Лаверн улыбнулась, и улыбка ее была подобна лунному свету в чернильной ночи.
Берта
Люди в красных плащах пугали Берту.
Они заполнили двор. Просочились за крепкие замковые стены, будто полчища плотоядных муравьев, и ползали по замковой территории, позвякивая стальными доспехами.
Берта наблюдала за ними из окна. В дом они не заходили – боялись, видимо. Или им не было приказано, что более всего походило на правду.
Замок опустел и наполнился непривычной тишиной. Среброволосая леди отправилась на восток, увозя с собой странную свиту. Отец уехал сражаться с восставшей нечистью и спасать южную часть Кэтленда от нападающих на людей восставших мертвецов. Перед этим напряжение между ними с матушкой настолько обострилось, что Берта могла поклясться: было слышно, как оно звенит.
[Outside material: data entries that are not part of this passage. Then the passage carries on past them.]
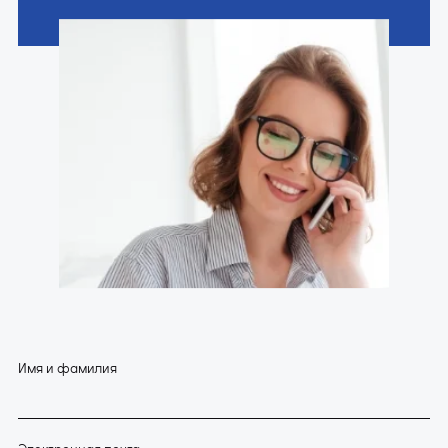
Имя и фамилия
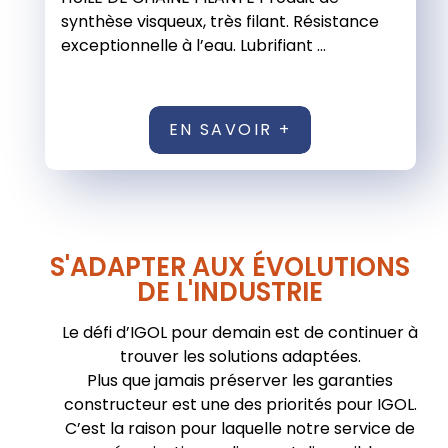
synthèse visqueux, très filant. Résistance
exceptionnelle à l’eau. Lubrifiant ...
EN SAVOIR +
S'ADAPTER AUX ÉVOLUTIONS
DE L'INDUSTRIE
Le défi d’IGOL pour demain est de continuer à
trouver les solutions adaptées.
Plus que jamais préserver les garanties
constructeur est une des priorités pour IGOL.
C’est la raison pour laquelle notre service de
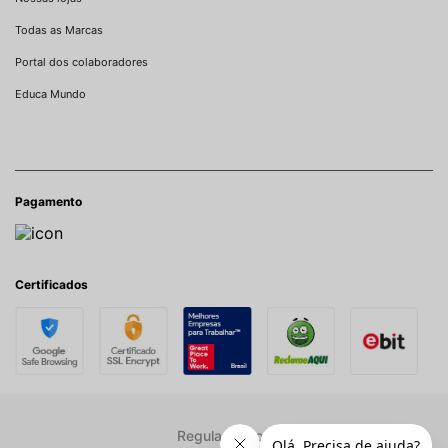
Todas as Marcas
Portal dos colaboradores
Educa Mundo
Pagamento
Certificados
Regulamentos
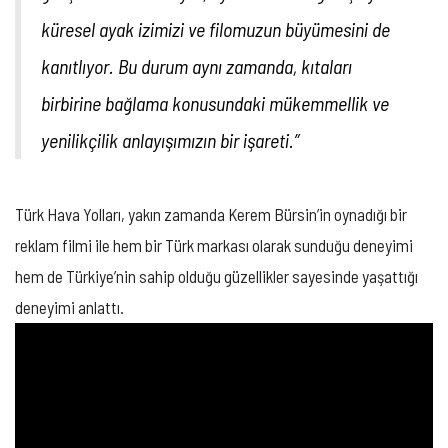
küresel ayak izimizi ve filomuzun büyümesini de
kanıtlıyor. Bu durum aynı zamanda, kıtaları
birbirine bağlama konusundaki mükemmellik ve
yenilikçilik anlayışımızın bir işareti.”
Türk Hava Yolları, yakın zamanda Kerem Bürsin’in oynadığı bir
reklam filmi ile hem bir Türk markası olarak sunduğu deneyimi
hem de Türkiye’nin sahip olduğu güzellikler sayesinde yaşattığı
deneyimi anlattı.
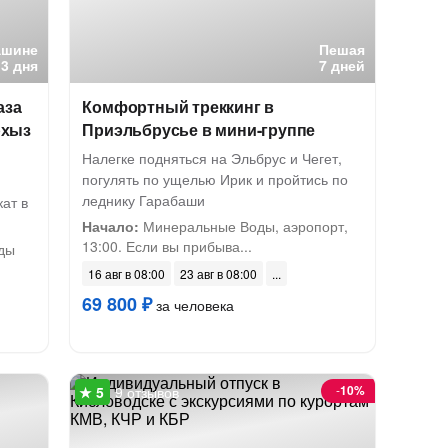
ашине
Пешая
3 дня
7 дней
аза
Комфортный треккинг в
рхыз
Приэльбрусье в мини-группе
Налегке подняться на Эльбрус и Чегет,
погулять по ущелью Ирик и пройтись по
леднику Гарабаши
ат в
Начало:
Минеральные Воды, аэропорт,
13:00. Если вы прибыва...
ды
16 авг в 08:00
23 авг в 08:00
69 800 ₽
за человека
-
10%
9 отзывов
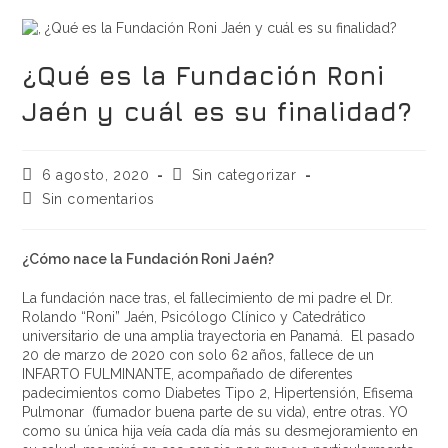
¿Qué es la Fundación Roni
Jaén y cuál es su finalidad?
6 agosto, 2020
Sin categorizar
Sin comentarios
¿Cómo nace la Fundación Roni Jaén?
La fundación nace tras, el fallecimiento de mi padre el Dr.
Rolando “Roni” Jaén, Psicólogo Clínico y Catedrático
universitario de una amplia trayectoria en Panamá. El pasado
20 de marzo de 2020 con solo 62 años, fallece de un
INFARTO FULMINANTE, acompañado de diferentes
padecimientos como Diabetes Tipo 2, Hipertensión, Efisema
Pulmonar (fumador buena parte de su vida), entre otras. YO
como su única hija veía cada día más su desmejoramiento en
Берта хотела бы помочь, сгладить ситуацию, но не знала, как. В голове крепла мысль, что, возможно, они снова поссорились из-за нее. Отцу нужен был мальчик, чтобы укрепить источник, а Берта родилась девочкой, не способной, к тому же, справиться с болезнью. Отец, конечно, никогда не позволял себе отзываться об этом, но лорд Бригг не слишком стеснялся попенять матушке.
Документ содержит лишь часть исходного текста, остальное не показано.